Tax preparers say deductions that you can itemize include: casualty and theft losses, medical expenses that are more than seven percent of your income, property or real estate taxes, and gifts to charity. 

 

If you were already reimbursed for your damages, from FEMA or your insurance company, then you must deduct that from the amount you lost. But the rules don't stop there.

 

"It is a process.
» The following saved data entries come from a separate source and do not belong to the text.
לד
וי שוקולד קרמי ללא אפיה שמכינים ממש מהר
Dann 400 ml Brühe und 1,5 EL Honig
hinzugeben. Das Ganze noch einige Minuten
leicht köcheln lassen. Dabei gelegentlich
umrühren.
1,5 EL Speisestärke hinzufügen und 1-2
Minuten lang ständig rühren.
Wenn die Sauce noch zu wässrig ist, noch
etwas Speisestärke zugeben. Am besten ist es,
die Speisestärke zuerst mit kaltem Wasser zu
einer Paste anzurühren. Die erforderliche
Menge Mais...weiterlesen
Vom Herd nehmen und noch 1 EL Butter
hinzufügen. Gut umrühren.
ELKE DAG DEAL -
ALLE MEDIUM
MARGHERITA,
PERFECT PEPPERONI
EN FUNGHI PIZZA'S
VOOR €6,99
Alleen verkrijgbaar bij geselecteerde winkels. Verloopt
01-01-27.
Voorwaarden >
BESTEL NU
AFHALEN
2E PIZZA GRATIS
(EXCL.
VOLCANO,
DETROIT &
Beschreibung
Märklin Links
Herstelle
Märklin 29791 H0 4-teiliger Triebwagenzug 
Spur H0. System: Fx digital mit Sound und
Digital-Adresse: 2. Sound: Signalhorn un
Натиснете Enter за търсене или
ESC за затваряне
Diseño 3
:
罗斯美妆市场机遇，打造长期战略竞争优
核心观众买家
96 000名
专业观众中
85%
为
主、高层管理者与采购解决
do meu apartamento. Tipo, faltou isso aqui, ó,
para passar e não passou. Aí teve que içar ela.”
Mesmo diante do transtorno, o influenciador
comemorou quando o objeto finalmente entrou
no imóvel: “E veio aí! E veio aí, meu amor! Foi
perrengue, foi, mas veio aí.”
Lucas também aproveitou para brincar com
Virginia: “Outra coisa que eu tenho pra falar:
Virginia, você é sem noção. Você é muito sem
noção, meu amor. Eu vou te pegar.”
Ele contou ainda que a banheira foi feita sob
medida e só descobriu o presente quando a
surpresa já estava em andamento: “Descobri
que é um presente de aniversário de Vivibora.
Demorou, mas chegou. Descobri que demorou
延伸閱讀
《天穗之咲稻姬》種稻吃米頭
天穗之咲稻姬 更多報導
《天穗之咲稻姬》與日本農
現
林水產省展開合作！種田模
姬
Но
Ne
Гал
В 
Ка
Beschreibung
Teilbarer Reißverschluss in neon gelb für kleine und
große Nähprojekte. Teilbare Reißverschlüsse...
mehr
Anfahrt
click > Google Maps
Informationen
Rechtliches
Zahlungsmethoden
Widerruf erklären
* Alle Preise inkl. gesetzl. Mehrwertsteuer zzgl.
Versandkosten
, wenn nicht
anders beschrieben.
Once you do finally have your loss amount, after the reimbursements are taken off of it, you have to subtract $100 plus 10 percent of your adjusted gross income from the amount, and then that's the amount that you're allowed to claim," said Lisa Gallagher.

 

You also must be able to prove the property is yours, or that you are liable for damages, and show proof of that loss. Tax preparers say so far this year, not many people have been claiming their storm damages.

 

"If they have minimal damage, then it's probably not worth it. I mean, if they're able to itemize then anything could help, but if they don't have enough to be able to itemize then it's not going to do them any good," said Lisa Gallagher.

 

People who had to deal with a theft or fire can also try to claim damages. Basically deductions for any type of disaster damage to homes, cars, and other property are a good example.